Chennai, Sep 14 (IANS) With assets under management (AUM) of Rs 46.63 lakh crore at the end of last month, the Indian mutual fund industry is nearly half way through its goal of touching Rs 100 lakh crore of assets under management (AUM) over the next few years, said ICRA Analytics.
According to ICRA, the AUM of the Indian mutual fund industry grew by nearly 19 per cent to touch Rs 46.63 lakh crore as on August 31, up from Rs. 39.33 lakh crore as on August 31, 2022.

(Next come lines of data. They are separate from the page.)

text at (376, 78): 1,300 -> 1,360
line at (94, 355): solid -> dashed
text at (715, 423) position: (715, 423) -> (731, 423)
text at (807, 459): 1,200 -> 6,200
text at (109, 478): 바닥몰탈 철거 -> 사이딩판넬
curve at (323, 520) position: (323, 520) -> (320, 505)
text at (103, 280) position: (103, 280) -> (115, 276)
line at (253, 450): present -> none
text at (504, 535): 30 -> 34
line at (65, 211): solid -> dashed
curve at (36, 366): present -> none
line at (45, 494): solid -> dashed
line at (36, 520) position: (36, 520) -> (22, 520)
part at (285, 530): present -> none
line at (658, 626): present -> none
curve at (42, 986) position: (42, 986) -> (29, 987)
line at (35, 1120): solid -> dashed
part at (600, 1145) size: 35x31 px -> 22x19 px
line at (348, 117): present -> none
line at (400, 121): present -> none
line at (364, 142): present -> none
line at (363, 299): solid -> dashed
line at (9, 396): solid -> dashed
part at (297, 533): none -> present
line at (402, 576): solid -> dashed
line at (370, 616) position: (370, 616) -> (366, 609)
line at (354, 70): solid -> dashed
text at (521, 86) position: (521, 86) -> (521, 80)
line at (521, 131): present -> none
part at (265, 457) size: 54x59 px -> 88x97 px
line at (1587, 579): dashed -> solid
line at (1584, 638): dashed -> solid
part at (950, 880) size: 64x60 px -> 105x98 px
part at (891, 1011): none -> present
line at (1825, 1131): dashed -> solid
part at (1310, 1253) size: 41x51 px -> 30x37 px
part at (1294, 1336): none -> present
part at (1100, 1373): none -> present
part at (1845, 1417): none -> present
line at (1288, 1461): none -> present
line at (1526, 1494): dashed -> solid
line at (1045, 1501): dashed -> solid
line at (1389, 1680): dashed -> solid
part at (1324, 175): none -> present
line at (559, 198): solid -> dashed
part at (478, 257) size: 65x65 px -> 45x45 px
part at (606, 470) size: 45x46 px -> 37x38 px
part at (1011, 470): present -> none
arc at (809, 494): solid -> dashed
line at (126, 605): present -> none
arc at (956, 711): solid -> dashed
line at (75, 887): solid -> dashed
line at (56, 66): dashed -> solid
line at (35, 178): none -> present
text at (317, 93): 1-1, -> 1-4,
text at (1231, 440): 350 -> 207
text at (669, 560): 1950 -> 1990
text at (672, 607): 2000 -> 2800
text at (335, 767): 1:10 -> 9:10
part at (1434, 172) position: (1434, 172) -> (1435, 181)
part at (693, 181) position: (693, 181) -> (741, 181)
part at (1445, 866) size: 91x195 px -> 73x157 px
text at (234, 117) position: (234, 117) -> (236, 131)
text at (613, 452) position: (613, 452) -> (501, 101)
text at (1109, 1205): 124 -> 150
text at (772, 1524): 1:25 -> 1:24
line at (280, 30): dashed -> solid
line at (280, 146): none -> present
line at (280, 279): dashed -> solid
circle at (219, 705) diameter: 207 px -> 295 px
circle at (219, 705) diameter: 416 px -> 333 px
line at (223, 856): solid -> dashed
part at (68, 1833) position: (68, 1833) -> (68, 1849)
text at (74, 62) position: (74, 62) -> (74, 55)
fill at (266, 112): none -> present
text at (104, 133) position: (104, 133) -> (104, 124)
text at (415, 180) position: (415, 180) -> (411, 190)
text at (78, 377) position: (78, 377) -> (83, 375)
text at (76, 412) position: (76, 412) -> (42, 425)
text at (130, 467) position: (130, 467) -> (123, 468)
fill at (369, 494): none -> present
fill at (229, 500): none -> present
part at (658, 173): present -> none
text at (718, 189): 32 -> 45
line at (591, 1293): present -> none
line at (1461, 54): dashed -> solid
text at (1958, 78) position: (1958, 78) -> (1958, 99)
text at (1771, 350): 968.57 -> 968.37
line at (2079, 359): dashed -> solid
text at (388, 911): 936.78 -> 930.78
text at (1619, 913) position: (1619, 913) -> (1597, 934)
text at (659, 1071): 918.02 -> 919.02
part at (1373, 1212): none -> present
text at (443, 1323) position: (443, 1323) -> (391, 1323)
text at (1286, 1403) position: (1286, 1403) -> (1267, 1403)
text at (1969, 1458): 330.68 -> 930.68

“At the current levels, the industry is nearly half way through its targeted aim of achieving an AUM of Rs 100 lakh crore over the next few years. The growth in AUM is supported by a sense of optimism among investors against the backdrop of the G20 summit successfully hosted by India, the country’s strong growth prospects moving forward and positive global cues,” ICRA said.
Incidentally, benchmark Nifty 50 hit the psychological 20,000 mark for the first time on Monday on the back of upbeat domestic macroeconomic data and positive global cues.
Net inflows into equity-oriented schemes hit a five-month high of Rs 20,245 crore in August, up from Rs. 7,626 crore in July this year, according to data released by the Association of Mutual Funds in India (AMFI).
Equity saw inflows on the back of some marginal dip in Nifty in the month of August, which also acted as a consolidating point and a good value pick opportunity.
Moreover, the trend of higher inflows from individual investors has been on the rise.
Lastly, the comparative advantage position that India enjoys post-China slowdown, and Russia being sidelined, led to higher inflows.
India’s growth prospect remains strong, ICRA said.
Among the growth/equity-oriented schemes, the small and mid-cap funds witnessed inflows to the tune of Rs 4,265 crore and Rs 2,512 crore respectively; sectoral/thematic funds saw net inflows of Rs 4,806 crore while value/contra fund saw inflows of Rs 1,365 crore.
However, large cap, focused and ELSS funds recorded net outflows of Rs 349 crore, Rs 471 crore and Rs 27 crore respectively.
Debt mutual funds witnessed net outflows of Rs. 25,873 crore in August as against net inflows of Rs 61,440 crore in July this year with nine out of 16 fund categories witnessing outflows during the month.
With festive season nearing, the fear of inflation rising has led to outflows apart from the uncertainty on interest rates and Reserve Bank of India’s stance to maintain an Arjuna-like focus on inflation.
“The Indian equity markets has been witnessing a rally backed by upbeat domestic macroeconomic data, a sense of optimism around India’s growth prospects and positive global cues. This rally in equity markets might have prompted investors to look at equity-oriented schemes. Moreover, we feel investors are adopting a wait and watch approach due to the current uncertainty over the direction of interest rates in the country. This could have led to the higher outflows from debt schemes,” Ashwini Kumar, Head Market Data, ICRA Analytics said.
“However, in the medium to long term, we expect markets to continue to grow on the back of a good growth in the domestic economy,” he added.